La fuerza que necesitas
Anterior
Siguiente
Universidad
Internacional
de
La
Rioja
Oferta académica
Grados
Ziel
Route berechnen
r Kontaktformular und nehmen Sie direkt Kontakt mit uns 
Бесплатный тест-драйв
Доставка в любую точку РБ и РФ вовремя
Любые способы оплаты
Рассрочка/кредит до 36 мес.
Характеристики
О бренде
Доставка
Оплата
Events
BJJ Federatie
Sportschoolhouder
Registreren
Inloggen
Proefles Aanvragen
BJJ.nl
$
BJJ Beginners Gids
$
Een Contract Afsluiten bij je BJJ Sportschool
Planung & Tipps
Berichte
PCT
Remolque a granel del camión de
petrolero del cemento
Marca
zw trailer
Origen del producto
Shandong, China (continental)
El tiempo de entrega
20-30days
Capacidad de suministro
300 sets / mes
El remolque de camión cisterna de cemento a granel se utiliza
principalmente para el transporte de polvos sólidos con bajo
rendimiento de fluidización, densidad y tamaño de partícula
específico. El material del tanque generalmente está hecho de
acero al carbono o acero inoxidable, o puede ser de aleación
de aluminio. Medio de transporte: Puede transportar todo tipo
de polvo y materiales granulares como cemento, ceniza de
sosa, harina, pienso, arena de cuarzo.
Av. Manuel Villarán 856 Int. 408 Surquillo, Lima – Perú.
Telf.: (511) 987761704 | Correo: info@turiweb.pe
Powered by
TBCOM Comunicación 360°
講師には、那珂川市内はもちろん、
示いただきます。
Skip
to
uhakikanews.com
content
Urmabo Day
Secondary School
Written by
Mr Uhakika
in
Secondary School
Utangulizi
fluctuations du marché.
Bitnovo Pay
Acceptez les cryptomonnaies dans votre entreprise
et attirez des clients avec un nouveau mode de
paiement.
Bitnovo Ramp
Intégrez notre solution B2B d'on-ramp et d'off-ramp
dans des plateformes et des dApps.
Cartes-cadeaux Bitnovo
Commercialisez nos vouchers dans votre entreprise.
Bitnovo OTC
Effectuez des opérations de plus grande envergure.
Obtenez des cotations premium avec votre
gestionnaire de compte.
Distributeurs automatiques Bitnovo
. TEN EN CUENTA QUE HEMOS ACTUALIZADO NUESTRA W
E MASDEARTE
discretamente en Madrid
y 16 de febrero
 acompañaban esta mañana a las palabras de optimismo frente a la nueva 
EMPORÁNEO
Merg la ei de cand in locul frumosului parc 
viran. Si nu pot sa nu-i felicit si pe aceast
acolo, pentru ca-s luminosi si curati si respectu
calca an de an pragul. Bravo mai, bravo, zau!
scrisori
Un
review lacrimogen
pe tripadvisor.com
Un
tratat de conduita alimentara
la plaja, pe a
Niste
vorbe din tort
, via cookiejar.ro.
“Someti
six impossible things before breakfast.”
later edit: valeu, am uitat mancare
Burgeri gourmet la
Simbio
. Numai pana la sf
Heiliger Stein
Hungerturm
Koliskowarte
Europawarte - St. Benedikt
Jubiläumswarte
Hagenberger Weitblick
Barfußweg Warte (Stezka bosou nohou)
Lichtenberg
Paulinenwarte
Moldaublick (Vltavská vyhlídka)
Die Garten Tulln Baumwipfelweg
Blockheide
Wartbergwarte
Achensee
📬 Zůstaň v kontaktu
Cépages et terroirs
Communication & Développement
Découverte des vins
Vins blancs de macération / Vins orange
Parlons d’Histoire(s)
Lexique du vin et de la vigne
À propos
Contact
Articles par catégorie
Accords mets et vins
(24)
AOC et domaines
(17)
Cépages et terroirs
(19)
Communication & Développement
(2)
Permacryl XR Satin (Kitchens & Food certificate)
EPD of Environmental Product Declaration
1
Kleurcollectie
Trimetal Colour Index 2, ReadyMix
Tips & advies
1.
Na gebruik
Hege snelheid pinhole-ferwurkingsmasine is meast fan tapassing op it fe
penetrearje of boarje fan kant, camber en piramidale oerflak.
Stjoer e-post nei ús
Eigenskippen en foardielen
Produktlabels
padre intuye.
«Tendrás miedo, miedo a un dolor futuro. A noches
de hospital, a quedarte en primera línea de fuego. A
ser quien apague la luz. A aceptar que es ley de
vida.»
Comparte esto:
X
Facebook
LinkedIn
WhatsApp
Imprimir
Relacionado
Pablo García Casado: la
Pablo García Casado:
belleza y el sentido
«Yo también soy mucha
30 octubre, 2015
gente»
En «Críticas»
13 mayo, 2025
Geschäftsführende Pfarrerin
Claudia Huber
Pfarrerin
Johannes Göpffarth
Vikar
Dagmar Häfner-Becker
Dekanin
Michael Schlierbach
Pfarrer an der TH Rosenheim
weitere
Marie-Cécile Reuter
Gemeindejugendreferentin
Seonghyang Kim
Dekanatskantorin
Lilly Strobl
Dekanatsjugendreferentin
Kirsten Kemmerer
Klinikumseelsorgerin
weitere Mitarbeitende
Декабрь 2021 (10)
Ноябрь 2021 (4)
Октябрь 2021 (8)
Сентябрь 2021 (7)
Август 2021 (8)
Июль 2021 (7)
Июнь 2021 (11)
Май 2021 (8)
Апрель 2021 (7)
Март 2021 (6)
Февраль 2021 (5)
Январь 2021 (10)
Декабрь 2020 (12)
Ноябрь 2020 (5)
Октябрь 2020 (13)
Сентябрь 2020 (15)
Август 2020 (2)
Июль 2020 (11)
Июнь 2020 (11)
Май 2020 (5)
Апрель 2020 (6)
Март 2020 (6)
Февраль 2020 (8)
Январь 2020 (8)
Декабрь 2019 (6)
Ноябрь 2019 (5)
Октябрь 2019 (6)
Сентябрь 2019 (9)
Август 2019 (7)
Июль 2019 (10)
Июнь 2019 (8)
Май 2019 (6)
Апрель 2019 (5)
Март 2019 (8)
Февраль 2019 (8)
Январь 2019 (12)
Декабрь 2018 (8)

--------------------

**About this exercise**
Can you render every line in the records above as a numbered list, leaving out any blank lines?

**Answer to the exercise**
1. La fuerza que necesitas
2. Anterior
3. Siguiente
4. Universidad
5. Internacional
6. de
7. La
8. Rioja
9. Oferta académica
10. Grados
11. Ziel
12. Route berechnen
13. r Kontaktformular und nehmen Sie direkt Kontakt mit uns 
14. Бесплатный тест-драйв
15. Доставка в любую точку РБ и РФ вовремя
16. Любые способы оплаты
17. Рассрочка/кредит до 36 мес.
18. Характеристики
19. О бренде
20. Доставка
21. Оплата
22. Events
23. BJJ Federatie
24. Sportschoolhouder
25. Registreren
26. Inloggen
27. Proefles Aanvragen
28. BJJ.nl
29. $
30. BJJ Beginners Gids
31. $
32. Een Contract Afsluiten bij je BJJ Sportschool
33. Planung & Tipps
34. Berichte
35. PCT
36. Remolque a granel del camión de
37. petrolero del cemento
38. Marca
39. zw trailer
40. Origen del producto
41. Shandong, China (continental)
42. El tiempo de entrega
43. 20-30days
44. Capacidad de suministro
45. 300 sets / mes
46. El remolque de camión cisterna de cemento a granel se utiliza
47. principalmente para el transporte de polvos sólidos con bajo
48. rendimiento de fluidización, densidad y tamaño de partícula
49. específico. El material del tanque generalmente está hecho de
50. acero al carbono o acero inoxidable, o puede ser de aleación
51. de aluminio. Medio de transporte: Puede transportar todo tipo
52. de polvo y materiales granulares como cemento, ceniza de
53. sosa, harina, pienso, arena de cuarzo.
54. Av. Manuel Villarán 856 Int. 408 Surquillo, Lima – Perú.
55. Telf.: (511) 987761704 | Correo: info@turiweb.pe
56. Powered by
57. TBCOM Comunicación 360°
58. 講師には、那珂川市内はもちろん、
59. 示いただきます。
60. Skip
61. to
62. uhakikanews.com
63. content
64. Urmabo Day
65. Secondary School
66. Written by
67. Mr Uhakika
68. in
69. Secondary School
70. Utangulizi
71. fluctuations du marché.
72. Bitnovo Pay
73. Acceptez les cryptomonnaies dans votre entreprise
74. et attirez des clients avec un nouveau mode de
75. paiement.
76. Bitnovo Ramp
77. Intégrez notre solution B2B d'on-ramp et d'off-ramp
78. dans des plateformes et des dApps.
79. Cartes-cadeaux Bitnovo
80. Commercialisez nos vouchers dans votre entreprise.
81. Bitnovo OTC
82. Effectuez des opérations de plus grande envergure.
83. Obtenez des cotations premium avec votre
84. gestionnaire de compte.
85. Distributeurs automatiques Bitnovo
86. . TEN EN CUENTA QUE HEMOS ACTUALIZADO NUESTRA W
87. E MASDEARTE
88. discretamente en Madrid
89. y 16 de febrero
90.  acompañaban esta mañana a las palabras de optimismo frente a la nueva 
91. EMPORÁNEO
92. Merg la ei de cand in locul frumosului parc 
93. viran. Si nu pot sa nu-i felicit si pe aceast
94. acolo, pentru ca-s luminosi si curati si respectu
95. calca an de an pragul. Bravo mai, bravo, zau!
96. scrisori
97. Un
98. review lacrimogen
99. pe tripadvisor.com
100. Un
101. tratat de conduita alimentara
102. la plaja, pe a
103. Niste
104. vorbe din tort
105. , via cookiejar.ro.
106. “Someti
107. six impossible things before breakfast.”
108. later edit: valeu, am uitat mancare
109. Burgeri gourmet la
110. Simbio
111. . Numai pana la sf
112. Heiliger Stein
113. Hungerturm
114. Koliskowarte
115. Europawarte - St. Benedikt
116. Jubiläumswarte
117. Hagenberger Weitblick
118. Barfußweg Warte (Stezka bosou nohou)
119. Lichtenberg
120. Paulinenwarte
121. Moldaublick (Vltavská vyhlídka)
122. Die Garten Tulln Baumwipfelweg
123. Blockheide
124. Wartbergwarte
125. Achensee
126. 📬 Zůstaň v kontaktu
127. Cépages et terroirs
128. Communication & Développement
129. Découverte des vins
130. Vins blancs de macération / Vins orange
131. Parlons d’Histoire(s)
132. Lexique du vin et de la vigne
133. À propos
134. Contact
135. Articles par catégorie
136. Accords mets et vins
137. (24)
138. AOC et domaines
139. (17)
140. Cépages et terroirs
141. (19)
142. Communication & Développement
143. (2)
144. Permacryl XR Satin (Kitchens & Food certificate)
145. EPD of Environmental Product Declaration
146. 1
147. Kleurcollectie
148. Trimetal Colour Index 2, ReadyMix
149. Tips & advies
150. 1.
151. Na gebruik
152. Hege snelheid pinhole-ferwurkingsmasine is meast fan tapassing op it fe
153. penetrearje of boarje fan kant, camber en piramidale oerflak.
154. Stjoer e-post nei ús
155. Eigenskippen en foardielen
156. Produktlabels
157. padre intuye.
158. «Tendrás miedo, miedo a un dolor futuro. A noches
159. de hospital, a quedarte en primera línea de fuego. A
160. ser quien apague la luz. A aceptar que es ley de
161. vida.»
162. Comparte esto:
163. X
164. Facebook
165. LinkedIn
166. WhatsApp
167. Imprimir
168. Relacionado
169. Pablo García Casado: la
170. Pablo García Casado:
171. belleza y el sentido
172. «Yo también soy mucha
173. 30 octubre, 2015
174. gente»
175. En «Críticas»
176. 13 mayo, 2025
177. Geschäftsführende Pfarrerin
178. Claudia Huber
179. Pfarrerin
180. Johannes Göpffarth
181. Vikar
182. Dagmar Häfner-Becker
183. Dekanin
184. Michael Schlierbach
185. Pfarrer an der TH Rosenheim
186. weitere
187. Marie-Cécile Reuter
188. Gemeindejugendreferentin
189. Seonghyang Kim
190. Dekanatskantorin
191. Lilly Strobl
192. Dekanatsjugendreferentin
193. Kirsten Kemmerer
194. Klinikumseelsorgerin
195. weitere Mitarbeitende
196. Декабрь 2021 (10)
197. Ноябрь 2021 (4)
198. Октябрь 2021 (8)
199. Сентябрь 2021 (7)
200. Август 2021 (8)
201. Июль 2021 (7)
202. Июнь 2021 (11)
203. Май 2021 (8)
204. Апрель 2021 (7)
205. Март 2021 (6)
206. Февраль 2021 (5)
207. Январь 2021 (10)
208. Декабрь 2020 (12)
209. Ноябрь 2020 (5)
210. Октябрь 2020 (13)
211. Сентябрь 2020 (15)
212. Август 2020 (2)
213. Июль 2020 (11)
214. Июнь 2020 (11)
215. Май 2020 (5)
216. Апрель 2020 (6)
217. Март 2020 (6)
218. Февраль 2020 (8)
219. Январь 2020 (8)
220. Декабрь 2019 (6)
221. Ноябрь 2019 (5)
222. Октябрь 2019 (6)
223. Сентябрь 2019 (9)
224. Август 2019 (7)
225. Июль 2019 (10)
226. Июнь 2019 (8)
227. Май 2019 (6)
228. Апрель 2019 (5)
229. Март 2019 (8)
230. Февраль 2019 (8)
231. Январь 2019 (12)
232. Декабрь 2018 (8)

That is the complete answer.